** Aangeleverde tekst **
Hoger beroep inzake eindafrekening aannemingsovereenkomst en betwiste meerwerkposten

In deze zaak gaat het om een hoger beroep van [X] BOUW B.V. tegen de Vereniging van Eigenaren van het Serviceflatgebouw [naam]. De zaak betreft een eindafrekening van een aannemingsovereenkomst waarbij verschillende meerwerkposten zijn betwist. Het hof heeft eerder op 17 maart 2020 een tussenarrest gewezen en heeft partijen verzocht om aanvullende informatie te verstrekken over de omvang en grondslag van de vordering van [X]. De VvE heeft in een brief van 12 november 2015 een bedrag van € 315.092,32 erkend, maar er zijn verschillende geschilpunten over meerwerkposten, btw-tarieven en de ingangsdatum van de wettelijke handelsrente. Het hof heeft de VvE in het ongelijk gesteld met betrekking tot enkele vorderingen van [X], maar heeft ook geoordeeld dat de VvE de betaling van de slottermijn mag opschorten. De wettelijke handelsrente is toegewezen met ingang van 1 december 2015. Het hof heeft de zaak verwezen naar de rol voor verdere afhandeling.

Uitspraak

GERECHTSHOF AMSTERDAM

afdeling civiel recht en belastingrecht, team I
zaaknummer : 200.239.119/01
zaak-/rolnummer rechtbank Amsterdam : C/13/611297/ HA ZA 16-654
arrest van de meervoudige burgerlijke kamer van 1 december 2020
inzake
[X] BOUW B.V.,
gevestigd te [vestigingsplaats] ,
appellante,
advocaat: mr. A. Paternotte te Hoofddorp,
tegen
VERENIGING VAN EIGENAARS VAN HET SERVICEFLATGEBOUW [naam] , GELEGEN TE [plaats] ,
gevestigd te [vestigingsplaats] ,
geïntimeerde,
advocaat: mr. M.A. van der Lubbe te Arnhem.

1.Het verder verloop van het geding in hoger beroep

Partijen worden hierna weer [X] en de VvE genoemd.
Het hof heeft in deze zaak op 17 maart 2020 een tussenarrest gewezen. Voor het verloop van het geding tot die datum wordt naar dat arrest verwezen.
Vervolgens heeft [X] een akte, tevens wijziging eis en met een productie, ingediend, waarop [X] is bij antwoordmemorie heeft gereageerd.
Ten slotte is weer arrest gevraagd.

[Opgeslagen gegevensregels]
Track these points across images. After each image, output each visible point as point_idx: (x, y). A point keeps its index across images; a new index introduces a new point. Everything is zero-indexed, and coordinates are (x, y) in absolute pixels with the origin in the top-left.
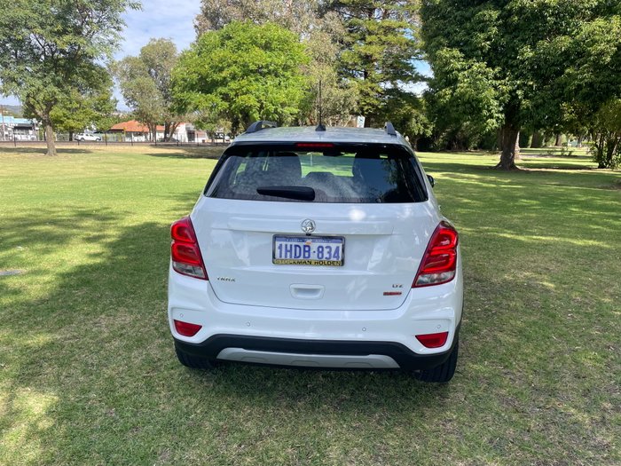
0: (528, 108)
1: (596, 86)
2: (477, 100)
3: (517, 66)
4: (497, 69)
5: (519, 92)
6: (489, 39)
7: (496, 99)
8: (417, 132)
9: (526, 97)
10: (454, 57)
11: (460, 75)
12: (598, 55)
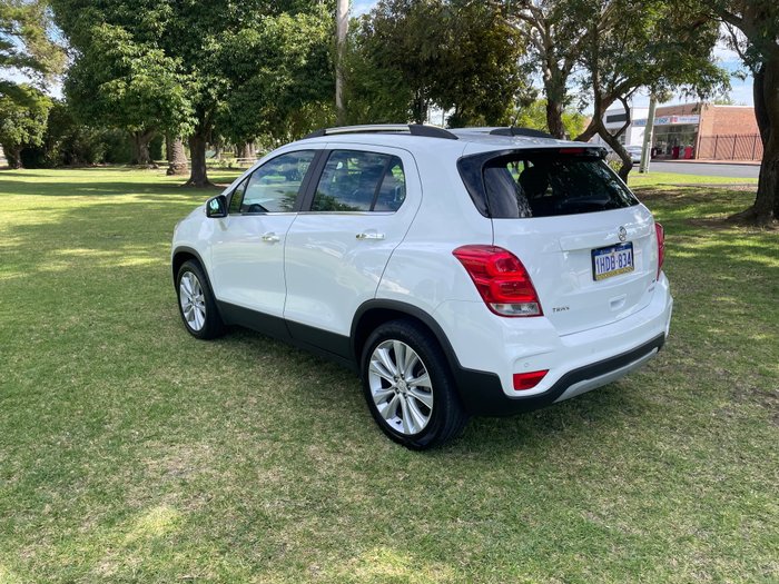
0: (226, 111)
1: (296, 90)
2: (163, 98)
3: (202, 58)
4: (179, 60)
5: (211, 91)
6: (162, 19)
7: (188, 98)
8: (19, 140)
9: (220, 97)
10: (120, 38)
11: (133, 62)
12: (291, 56)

** Opdracht **
Vanaf welke datum is volgens de tekst over het hoger beroep de wettelijke handelsrente toegewezen? Deze regels zijn afkomstig uit een andere bron.

** Antwoord **
Met ingang van 1 december 2015.